9. Made direct amends to such components wherever possible

Based on your educated guesses, start making some changes. Where possible, try to make only a single change at a time, and monitor to see what effect the change has. If you don’t notice any change, or if the change doesn’t appear to resolve the issue, revert the change and try to get as close to the original state as possible. You want to make sure that when you finally do resolve the issue, you actually know which changes were required. Compare new behaviour, new results and new log entries with those collected during step 4. Compare observed behaviour with what you guessed would happen. Try to be as thorough and systematic as possible, recording your actions and the results.
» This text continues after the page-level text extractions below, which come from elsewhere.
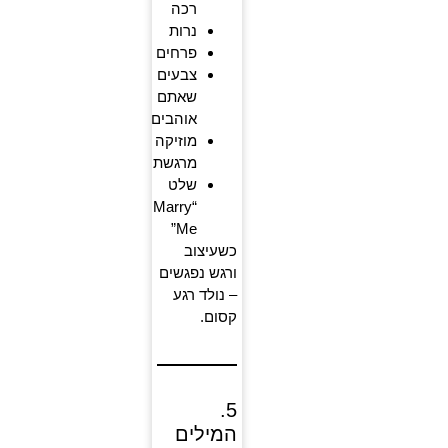
רכה
נרות
פרחים
צבעים
שאתם
אוהבים
מוזיקה
מרגשת
שלט
“Marry
Me”
כשעיצוב
ורגש נפגשים
– נולד רגע
קסום.
5.
המילים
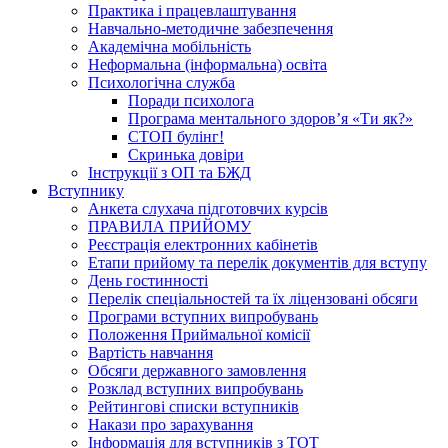
Практика і працевлаштування
Навчально-методичне забезпечення
Академічна мобільність
Неформальна (інформальна) освіта
Психологічна служба
Поради психолога
Програма ментального здоров’я «Ти як?»
СТОП булінг!
Скринька довіри
Інструкції з ОП та БЖД
Вступнику
Анкета слухача підготовчих курсів
ПРАВИЛА ПРИЙОМУ
Реєстрація електронних кабінетів
Етапи прийому та перелік документів для вступу
День гостинності
Перелік спеціальностей та їх ліцензовані обсяги
Програми вступних випробувань
Положення Приймальної комісії
Вартість навчання
Обсяги державного замовлення
Розклад вступних випробувань
Рейтингові списки вступників
Накази про зарахування
Інформація для вступників з ТОТ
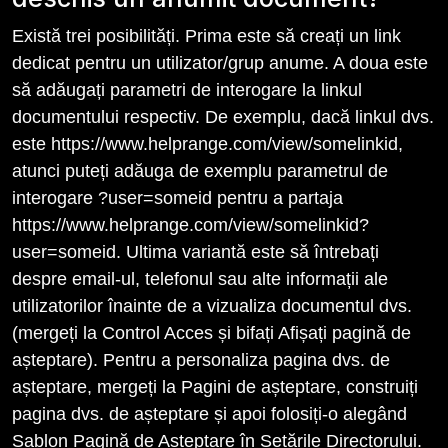
Există trei posibilități. Prima este să creați un link
dedicat pentru un utilizator/grup anume. A doua este
să adăugați parametri de interogare la linkul
documentului respectiv. De exemplu, dacă linkul dvs.
este https://www.helprange.com/view/somelinkid,
atunci puteți adăuga de exemplu parametrul de
interogare ?user=someid pentru a partaja
https://www.helprange.com/view/somelinkid?
user=someid. Ultima variantă este să întrebați
despre email-ul, telefonul sau alte informații ale
utilizatorilor înainte de a vizualiza documentul dvs.
(mergeți la Control Acces și bifați Afișați pagină de
așteptare). Pentru a personaliza pagina dvs. de
așteptare, mergeți la Pagini de așteptare, construiți
pagina dvs. de așteptare și apoi folosiți-o alegând
Șablon Pagină de Așteptare în Setările Directorului.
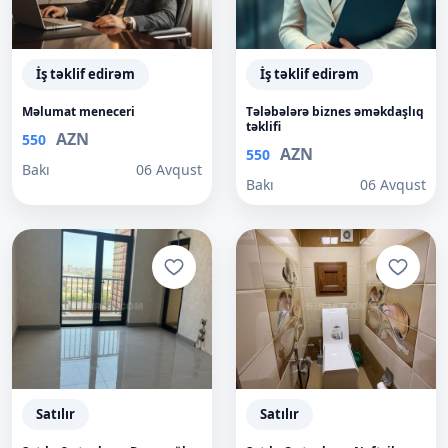
İş təklif edirəm
İş təklif edirəm
Məlumat meneceri
Tələbələrə biznes əməkdaşlıq
təklifi
AZN
550
AZN
550
Bakı
06 Avqust
Bakı
06 Avqust
Satılır
Satılır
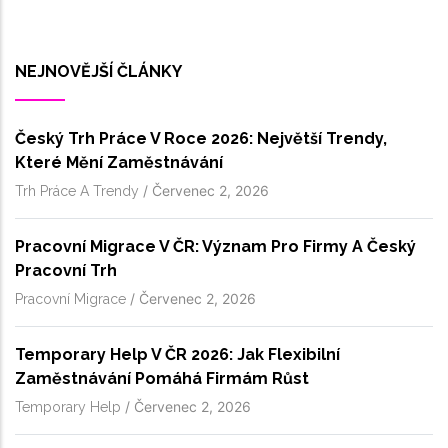
NEJNOVĚJŠÍ ČLÁNKY
Český Trh Práce V Roce 2026: Největší Trendy,
Které Mění Zaměstnávání
/
Červenec 2, 2026
Trh Práce A Trendy
Pracovní Migrace V ČR: Význam Pro Firmy A Český
Pracovní Trh
/
Červenec 2, 2026
Pracovní Migrace
Temporary Help V ČR 2026: Jak Flexibilní
Zaměstnávání Pomáhá Firmám Růst
/
Červenec 2, 2026
Temporary Help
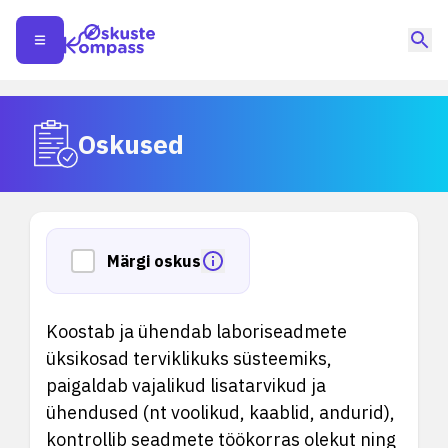
Oskused
Märgi oskus
Koostab ja ühendab laboriseadmete
üksikosad terviklikuks süsteemiks,
paigaldab vajalikud lisatarvikud ja
ühendused (nt voolikud, kaablid, andurid),
kontrollib seadmete töökorras olekut ning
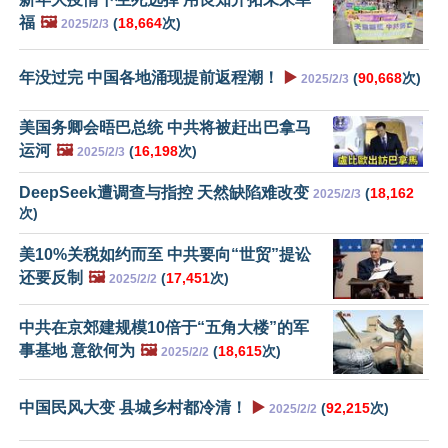
福
🖼️
(
18,664
次)
2025/2/3
年没过完 中国各地涌现提前返程潮！
▶️
(
90,668
次)
2025/2/3
美国务卿会晤巴总统 中共将被赶出巴拿马
运河
🖼️
(
16,198
次)
2025/2/3
DeepSeek遭调查与指控 天然缺陷难改变
(
18,162
2025/2/3
次)
美10%关税如约而至 中共要向“世贸”提讼
还要反制
🖼️
(
17,451
次)
2025/2/2
中共在京郊建规模10倍于“五角大楼”的军
事基地 意欲何为
🖼️
(
18,615
次)
2025/2/2
中国民风大变 县城乡村都冷清！
▶️
(
92,215
次)
2025/2/2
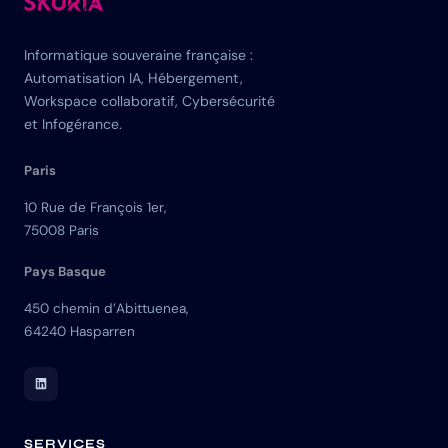
Informatique souveraine française :
Automatisation IA, Hébergement,
Workspace collaboratif, Cybersécurité
et Infogérance.
Paris
10 Rue de François 1er,
75008 Paris
Pays Basque
450 chemin d’Abittuenea,
64240 Hasparren
LinkedIn Skuria
SERVICES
There isn’t really a great deal more general advice I can give on the actions required to resolve arbitrary issues—of course this is going to be far too tightly coupled to the system to be broadly applicable.

10. Continued to take inventory, and when things were off, promptly fixed them

During and after resolving the problem, it’s important to keep gathering as much information as you can to continue monitoring the system. As I said before, often the cause of a problem is the last action you took. You’re now in the action-taking phase, and you want to make sure that if you cause any problems, you see them as quickly as possible. You also want to make sure that you don’t accidentally revert the changes that you made to resolve the problem, causing it to occur all over again. Not to mention that the changes that you made to resolve your problem might interact badly with other parts of the system, causing more problems. Keep an eye on the system until you’re satisfied that everything is stable, and run through any tests or validation steps required to convince yourself that the system is now working correctly.
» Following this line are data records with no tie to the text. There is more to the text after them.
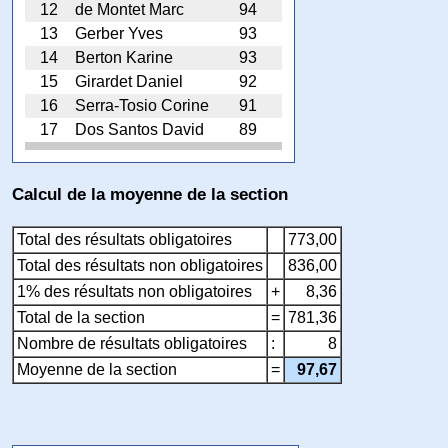
12
de Montet Marc
94
13
Gerber Yves
93
14
Berton Karine
93
15
Girardet Daniel
92
16
Serra-Tosio Corine
91
17
Dos Santos David
89
Calcul de la moyenne de la section
Total des résultats obligatoires
773,00
Total des résultats non obligatoires
836,00
1% des résultats non obligatoires
+
8,36
Total de la section
=
781,36
Nombre de résultats obligatoires
:
8
Moyenne de la section
=
97,67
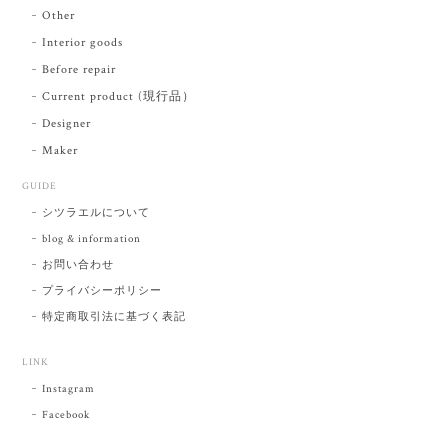
Other
Interior goods
Before repair
Current product (現行品）
Designer
Maker
GUIDE
シツラエルについて
blog & information
お問い合わせ
プライバシーポリシー
特定商取引法に基づく表記
LINK
Instagram
Facebook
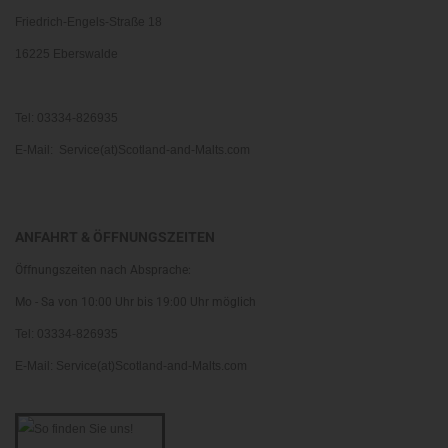
Friedrich-Engels-Straße 18
16225 Eberswalde
Tel: 03334-826935
E-Mail: Service(at)Scotland-and-Malts.com
ANFAHRT & ÖFFNUNGSZEITEN
Öffnungszeiten nach Absprache:
Mo - Sa von 10:00 Uhr bis 19:00 Uhr möglich
Tel: 03334-826935
E-Mail: Service(at)Scotland-and-Malts.com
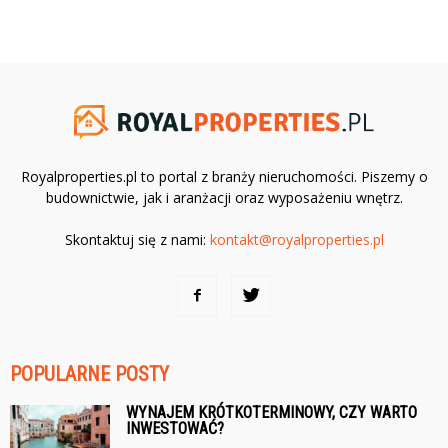
Royalproperties.pl to portal z branży nieruchomości. Piszemy o
budownictwie, jak i aranżacji oraz wyposażeniu wnętrz.
Skontaktuj się z nami:
kontakt@royalproperties.pl
POPULARNE POSTY
WYNAJEM KRÓTKOTERMINOWY, CZY WARTO
INWESTOWAĆ?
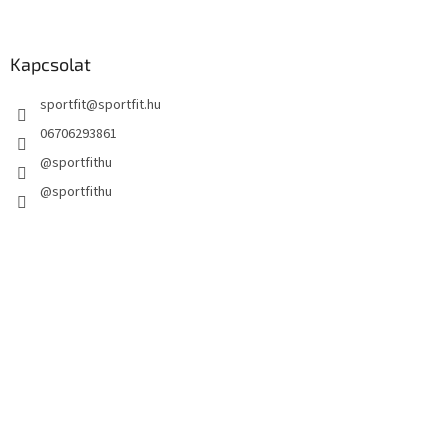
Kapcsolat
sportfit
@
sportfit.hu
06706293861
@sportfithu
@sportfithu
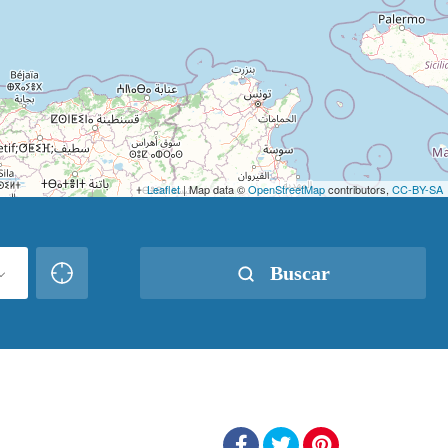
Leaflet
| Map data ©
OpenStreetMap
contributors,
CC-BY-SA
Buscar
11. Sought to improve our contact with the system, knowledge and the ability to act on it

Now that you’ve resolved the problem and started to collect information to monitor the system and ensure there are no regressions, it’s time to understand what really went wrong. Sure, there were visible symptoms that you identified in the earlier steps and those have already been resolved, but beneath the surface there’s always a deeper problem and it might still be there, waiting to surface as a new set of symptoms. This could be a lack of understanding of how the components in the system work or interact with each other, a breakdown in a human process that led to the issue, or a gap in monitoring that meant nobody was alerted to the issue early enough. Have a think about other improvements that can be made to prevent this and similar problems from happening again.
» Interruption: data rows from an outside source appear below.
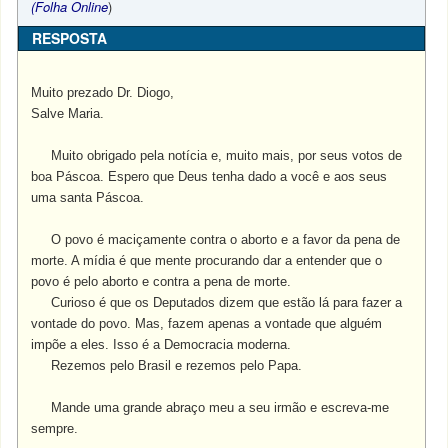
(Folha Online
)
RESPOSTA
Muito prezado Dr. Diogo,
Salve Maria.
Muito obrigado pela notícia e, muito mais, por seus votos de
boa Páscoa. Espero que Deus tenha dado a você e aos seus
uma santa Páscoa.
O povo é maciçamente contra o aborto e a favor da pena de
morte. A mídia é que mente procurando dar a entender que o
povo é pelo aborto e contra a pena de morte.
Curioso é que os Deputados dizem que estão lá para fazer a
vontade do povo. Mas, fazem apenas a vontade que alguém
impõe a eles. Isso é a Democracia moderna.
Rezemos pelo Brasil e rezemos pelo Papa.
Mande uma grande abraço meu a seu irmão e escreva-me
sempre.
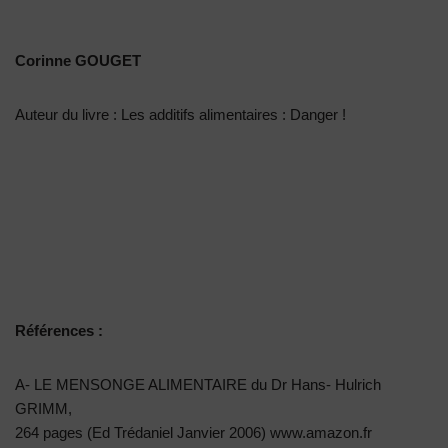
Corinne GOUGET
Auteur du livre : Les additifs alimentaires : Danger !
Références :
A- LE MENSONGE ALIMENTAIRE du Dr Hans- Hulrich
GRIMM,
264 pages (Ed Trédaniel Janvier 2006) www.amazon.fr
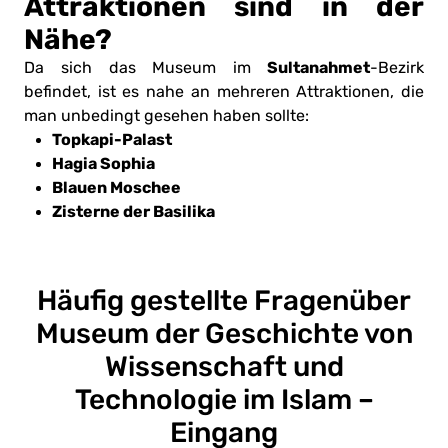
Attraktionen sind in der
Nähe?
Sultanahmet
Da sich das Museum im
-Bezirk
befindet, ist es nahe an mehreren Attraktionen, die
man unbedingt gesehen haben sollte:
Topkapi-Palast
Hagia Sophia
Blauen Moschee
Zisterne der Basilika
Häufig gestellte Fragen
über
Museum der Geschichte von
Wissenschaft und
Technologie im Islam –
Eingang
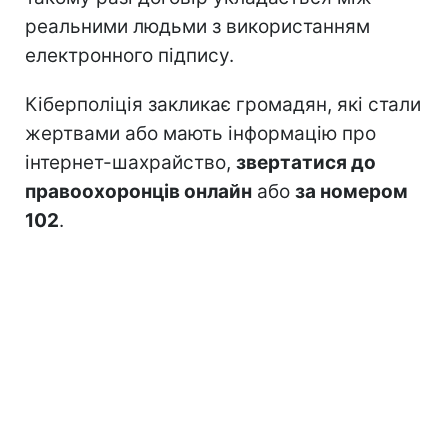
реальними людьми з використанням
електронного підпису.
Кіберполіція закликає громадян, які стали
жертвами або мають інформацію про
інтернет-шахрайство,
звертатися до
правоохоронців онлайн
або
за номером
102
.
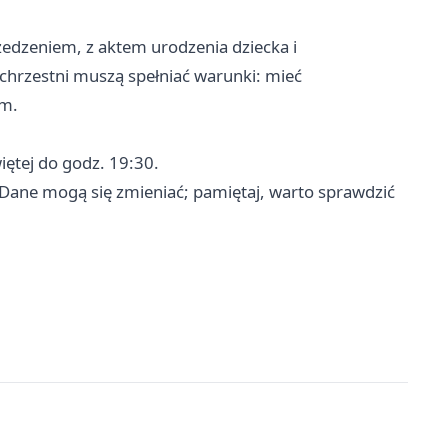
zedzeniem, z aktem urodzenia dziecka i
chrzestni muszą spełniać warunki: mieć
ym.
iętej do godz. 19:30.
 Dane mogą się zmieniać; pamiętaj, warto sprawdzić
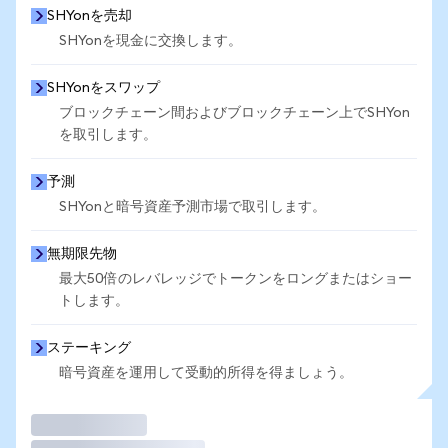
SHYonを売却
SHYonを現金に交換します。
SHYonをスワップ
ブロックチェーン間およびブロックチェーン上でSHYon
を取引します。
予測
SHYonと暗号資産予測市場で取引します。
無期限先物
最大50倍のレバレッジでトークンをロングまたはショー
トします。
ステーキング
暗号資産を運用して受動的所得を得ましょう。
取引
12. Having an awakening, we tried to document this knowledge, and practice it in the future

The last step is to document everything you’ve learnt so far. The goal should be to ensure that this problem never happens again, for this environment, for you, and for everybody else who has access to your documentation. If you found any more general improvements to overarching processes or methodologies that could help prevent similar problems too, make sure relevant documentation is updated with the improvements and key learnings. Try to spread the knowledge to others in your organisation or even the wider community (as I’m trying to do now by writing this post). With a small up-front investment of your time in spreading the knowledge, bit by bit we can all work towards eliminating hours of wasted effort diagnosing and resolving known problems with known solutions.

Now that you have enjoyed (hopefully) reading my 12 steps, what are your strategies for resolving issues you encounter?